THE MAKIOKA SISTERS (530 pp.)−Junichiro Tanlzaki−Knopf ($4.95).
In any land, an unmarried girl approaching 30 is apt to get an attack of the will-I's; Will I, oh will I ever find a husband? In Japan, this question throws the girl's entire family into a near panic. The Makioka Sisters is the story of a great mate hunt conducted with all the fussy protocol, near misses and ever-lurking dangers of a de luxe African safari.
The Makiokas are an Osaka-based clan of proper Japanese who, unlike proper Bostonians, have dipped into capital. The four sisters who dominate Author Tanizaki's story are snobbish, overbred, illness and accident-prone, genteelly displaced persons in a Japan that is flexing its muscles for World War II. By strictly observed seniority rights, Yukiko−who at 30 is the oldest unmarried sister−must find a husband first. But Yukiko is a clinging vine who almost prefers clinging to her family. She is adept at flower-arranging, but she gets completely flustered if she has to answer the telephone. Through go-betweens, Sachiko, the No. 2 sister, sets up miai after miai−get-acquainted sessions with prospective suitors and their families. But Yukiko seems to be jinxed. In the meantime, Taeko, the youngest sister, who represents modern Japan's off-beat generation, scandalizes the family by running off with one man, then taking another lover, and finally getting pregnant by a bartender.

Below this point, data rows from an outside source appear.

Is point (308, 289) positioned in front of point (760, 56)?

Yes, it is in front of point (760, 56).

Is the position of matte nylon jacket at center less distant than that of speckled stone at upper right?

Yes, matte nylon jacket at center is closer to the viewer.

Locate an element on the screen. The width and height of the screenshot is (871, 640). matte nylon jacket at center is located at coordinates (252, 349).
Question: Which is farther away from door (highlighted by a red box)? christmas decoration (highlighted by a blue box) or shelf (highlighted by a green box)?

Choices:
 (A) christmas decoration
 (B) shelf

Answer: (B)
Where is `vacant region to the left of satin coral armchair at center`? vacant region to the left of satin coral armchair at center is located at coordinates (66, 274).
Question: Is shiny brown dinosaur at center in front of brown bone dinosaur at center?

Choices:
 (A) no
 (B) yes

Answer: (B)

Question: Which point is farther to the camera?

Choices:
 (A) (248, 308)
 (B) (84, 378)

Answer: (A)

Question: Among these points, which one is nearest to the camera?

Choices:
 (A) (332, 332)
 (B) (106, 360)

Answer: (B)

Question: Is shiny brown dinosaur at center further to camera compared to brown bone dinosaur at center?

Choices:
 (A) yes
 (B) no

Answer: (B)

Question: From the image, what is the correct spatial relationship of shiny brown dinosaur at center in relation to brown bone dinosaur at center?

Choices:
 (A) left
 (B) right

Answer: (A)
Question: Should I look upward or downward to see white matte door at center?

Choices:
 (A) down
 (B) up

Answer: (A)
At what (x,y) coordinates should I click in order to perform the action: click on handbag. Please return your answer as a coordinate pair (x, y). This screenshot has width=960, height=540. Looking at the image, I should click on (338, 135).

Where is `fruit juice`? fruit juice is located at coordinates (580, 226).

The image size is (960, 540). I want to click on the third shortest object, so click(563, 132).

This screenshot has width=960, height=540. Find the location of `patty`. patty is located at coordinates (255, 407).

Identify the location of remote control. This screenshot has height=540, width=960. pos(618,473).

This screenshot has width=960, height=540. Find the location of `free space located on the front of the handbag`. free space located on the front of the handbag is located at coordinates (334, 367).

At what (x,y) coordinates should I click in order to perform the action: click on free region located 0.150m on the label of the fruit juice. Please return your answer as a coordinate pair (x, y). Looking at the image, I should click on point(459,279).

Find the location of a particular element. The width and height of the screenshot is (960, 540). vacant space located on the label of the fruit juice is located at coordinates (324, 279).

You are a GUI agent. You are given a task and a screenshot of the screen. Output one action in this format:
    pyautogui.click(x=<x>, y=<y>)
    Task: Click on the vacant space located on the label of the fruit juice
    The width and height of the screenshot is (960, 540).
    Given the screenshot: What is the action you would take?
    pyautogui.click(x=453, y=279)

Large stretches of The Makioka Sisters are dull enough to make U.S. readers wonder if they are not in the hands of the Japanese sandman. Yet Junichiro Tanizaki, 71, is one of Japan's leading novelists, and this book, written a decade ago, is a neat compendium of what is best and worst in contemporary Japanese writing. Esoteric discussions of Tokyo v. Osaka folkways lead imperceptibly to the dramatic outer and inner conflict of a Japan in transition. The core of meaning, which the Westerner will perhaps find hard to penetrate, is the concept of a heroism that never indulges in triumphs of the will and Promethean wrestlings with destiny, but bends to the winds of fate like a reed and, never breaking, wins the subtler triumph of endurance.